What is an Opt-in Influencer Network?

An opt-in influencer network is an agency for a group of social media influencers that wish to make themselves available to brand partnerships. 

On the surface, this arrangement sounds ideal, but the reality is that influencer networks don’t deliver the kind of marketing results that one would expect. To know why the opt-in model is less-than-ideal, it’s critical to understand the difference between authentic influencers and opt-in network influencers.

How Does an Opt-in Network Work?

Agencies launch opt-in networks by gathering influencers as clients that they can market to brands interested in influencer marketing. In most cases, prospective influencers submit to the agency’s review process before joining the network.

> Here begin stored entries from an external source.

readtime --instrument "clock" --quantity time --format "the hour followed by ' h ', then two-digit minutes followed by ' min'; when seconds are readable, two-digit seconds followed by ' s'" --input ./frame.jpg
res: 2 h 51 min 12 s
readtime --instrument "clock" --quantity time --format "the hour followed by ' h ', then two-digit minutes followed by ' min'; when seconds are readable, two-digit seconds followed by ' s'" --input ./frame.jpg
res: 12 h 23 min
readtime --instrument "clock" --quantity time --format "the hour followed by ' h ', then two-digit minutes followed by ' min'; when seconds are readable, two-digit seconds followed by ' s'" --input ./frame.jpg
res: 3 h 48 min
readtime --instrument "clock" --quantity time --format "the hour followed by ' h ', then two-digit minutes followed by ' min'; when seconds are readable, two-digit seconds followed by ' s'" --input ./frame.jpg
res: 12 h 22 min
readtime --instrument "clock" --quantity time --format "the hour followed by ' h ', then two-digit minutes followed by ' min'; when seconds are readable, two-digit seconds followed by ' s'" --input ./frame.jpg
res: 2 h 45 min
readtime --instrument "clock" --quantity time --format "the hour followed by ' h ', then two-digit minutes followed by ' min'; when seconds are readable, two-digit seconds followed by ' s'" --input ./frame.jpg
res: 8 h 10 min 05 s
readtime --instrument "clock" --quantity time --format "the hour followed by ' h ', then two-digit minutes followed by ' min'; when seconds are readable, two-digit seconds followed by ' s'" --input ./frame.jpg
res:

Typically, an influencer network focuses on follower size. And the implied message is that influencers with more followers do a better job of promoting products and services. But this is an incorrect assumption about influencer success. Influencers that participate in opt-in networks are frequently referred to as “influencers for hire.”

These networks are trying to make it more convenient for brands to find influencers that want to collaborate. However, experienced influencer marketers tend to avoid these agencies.

“Unfortunately, many brands today think they can shortcut trust. They pay personalities to promote products they don’t actually use or believe in. The result is influencer marketing that feels fake and inauthentic, breeding distrust (and anger) among consumers. The reality is, consumers don’t hate influencers—they just hate being sold a lie.” – GRIN, Authentic Influencer Marketing

Why Do Leading Influencer Marketers Avoid Opt-in Influencer Networks?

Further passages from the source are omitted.